夏場の首都圏の計画停電はたぶん避けられない

この夏、首都圏で予想される電力供給不足の対処法が、はっきりしてきた。
ポイントはピーク時の電力消費が、東京電力の最大供給量を超えないようにすることであり、もともとピークでない時間帯は、無理して電力消費をおさえる必要がないということだ。
やはり、サマータイム制の導入のように、首都圏全体がいっしょに活動時間をシフトする施策には、ほとんど効果がないことが分かる。

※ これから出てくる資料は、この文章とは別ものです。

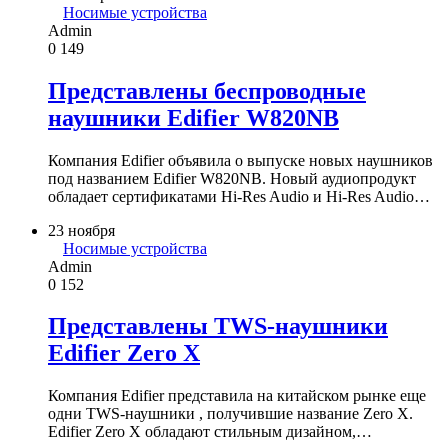
Носимые устройства
Admin
0
149
Представлены беспроводные
наушники Edifier W820NB
Компания Edifier объявила о выпуске новых наушников
под названием Edifier W820NB. Новый аудиопродукт
обладает сертификатами Hi-Res Audio и Hi-Res Audio…
23 ноября
Носимые устройства
Admin
0
152
Представлены TWS-наушники
Edifier Zero X
Компания Edifier представила на китайском рынке еще
одни TWS-наушники , получившие название Zero X.
Edifier Zero X обладают стильным дизайном,…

サマータイムを導入しても、電力消費のピークがずれるだけで、特定の時間帯に集中している電力消費を分散化し、ピークを緩和する効果はない。
時差通勤よりもっとふみこんで、最近、報道されているように、工場を深夜や休日に稼動させるなどの施策でなければ、実質的な効果がないのは明らかだ。
石原都知事のように、コンビニの深夜営業をやめろというのは論外。逆に昼間の電力需要のピークを押し上げかねない。
むしろ、工場だけでなく、ホワイトカラーも深夜勤務が可能な業態は深夜に勤務時間をズラして、コンビニはそれに合わせて営業する方が、ピークの分散化に役立つ。もちろんコンビニの各店舗は照明を減らすなど、引きつづき節電努力をするのが前提だ。
こう考えると、鉄道会社が朝晩の混雑時に通常運転をして、昼間の運転を減らすのも、施策としては逆だということが分かる。
僕は個人的に、鉄道会社が電力供給の不足に乗じて、昼間の運行本数を減らし、コスト削減をやっているのだと考えている。
鉄道会社が事件や事故に乗じてコスト削減に走るのは、前例があるからだ。分かりやすいのは、サリン事件の後、駅構内のゴミ箱の大半が撤去されたこと。JR東日本は代わりに中身の見えるゴミ箱を導入したが、地下鉄はゴミ箱の数を減らしたままだ。
とはいえ、各企業が就業時間帯をずらさない限り、鉄道会社がラッシュ時の運転を減らすわけにはいかない。
各企業が最低限、時差通勤、できれば時限措置としてコアタイム自体を分散化したフレックスタイムを導入して、電力消費のピークを分散化させれば、それに応じて鉄道会社も運転本数を平準化できる。
では学校はどうかと言えば、大学はまだしも、子どもの安全を考えると、小中高で真夜中に登下校させるわけには行かず、学校の授業時間の分散化は不可能だろう。教員数も集合教育が前提なので、教師側の体制もムリがある。教職員組合も反対するに決まっている。
子供のいる家庭は子供の生活リズムを中心に回るので、家庭の電力需要のピーク分散化は難しい。そもそも日本の総電力消費のうち、家庭が占めるのは3割弱にすぎないので、家庭ではピークの分散化よりも、こまめな節電努力を続けるしかない。
電力需要のピーク分散化については、電力消費の多い順に、まずは製造業の生産現場、次にホワイトカラーの業務について、企業の組織的な対策が求められる。
でも、これも全く個人的な意見だが、たぶんできないだろう。
あと2か月間で、首都圏の企業全体に組織的な対策が広まるとはとても思えない。フレックスタイムの導入さえできない中小・中堅企業が山ほどあるのだから。
すると、さすがの東京電力でも、各企業に新しい勤務体系などの制度的な裏付けさえないまま、需要者の節電努力だけを期待して、計画停電を実施しない、などという無責任な決定はできなくなる。
おそらく首都圏の夏場の計画停電(輪番停電)は避けられない、ということを予言しておく。はずれることを祈りつつ。